Besides, the Codex Astartes is nowhere near as solid as it seems. There's a lot of deviation from it, even among the Ultramarines successor chapters; the second book in the Ultramarines series has the Ultramarines fighting alongside one of their successor chapters, whose traditions are so far removed from the Codex that the protagonist originally thinks that they've gone heretic. He turns out to be wrong about that. Even among the original nine Loyalist chapters, there's deviation from it; neither the Space Wolves nor the Dark Angels follow it. Roboute Guilliman himself, after his revival, figured out that he had made it too strict and reformed it so that it would be looser.
Again, no.

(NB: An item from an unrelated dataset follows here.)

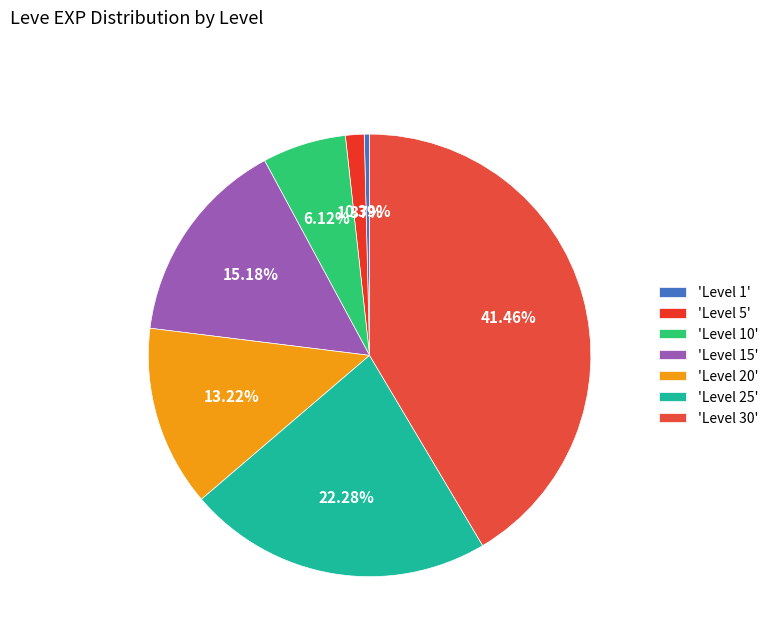

Is there a majority slice in this chart?

No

The Horus Heresy demonstrated THOROUGHLY that it's possible for an entire chapter to be corrupted by just one guy. After Horus was corrupted by Erebus, he spread Chaos corruption to his own Space Marine Legion, and then to almost half of the other Legions before his motives were discovered. The guy succeeded in corrupting half the Imperial military forces by the time he started the Horus Heresy. This is GW-acknowledged 40K lore, and has been lore for a long time.
Even though Leandros did violate the Codex, he forgot one REALLY important thing, which is that Guilliman meant for the Codex to be for guidance and teaching. Sometimes, violating it is a good thing. Leandros' mistake was following the Codex in lockstep, instead of figuring out for himself how he should best follow it, as Guilliman had originally intended.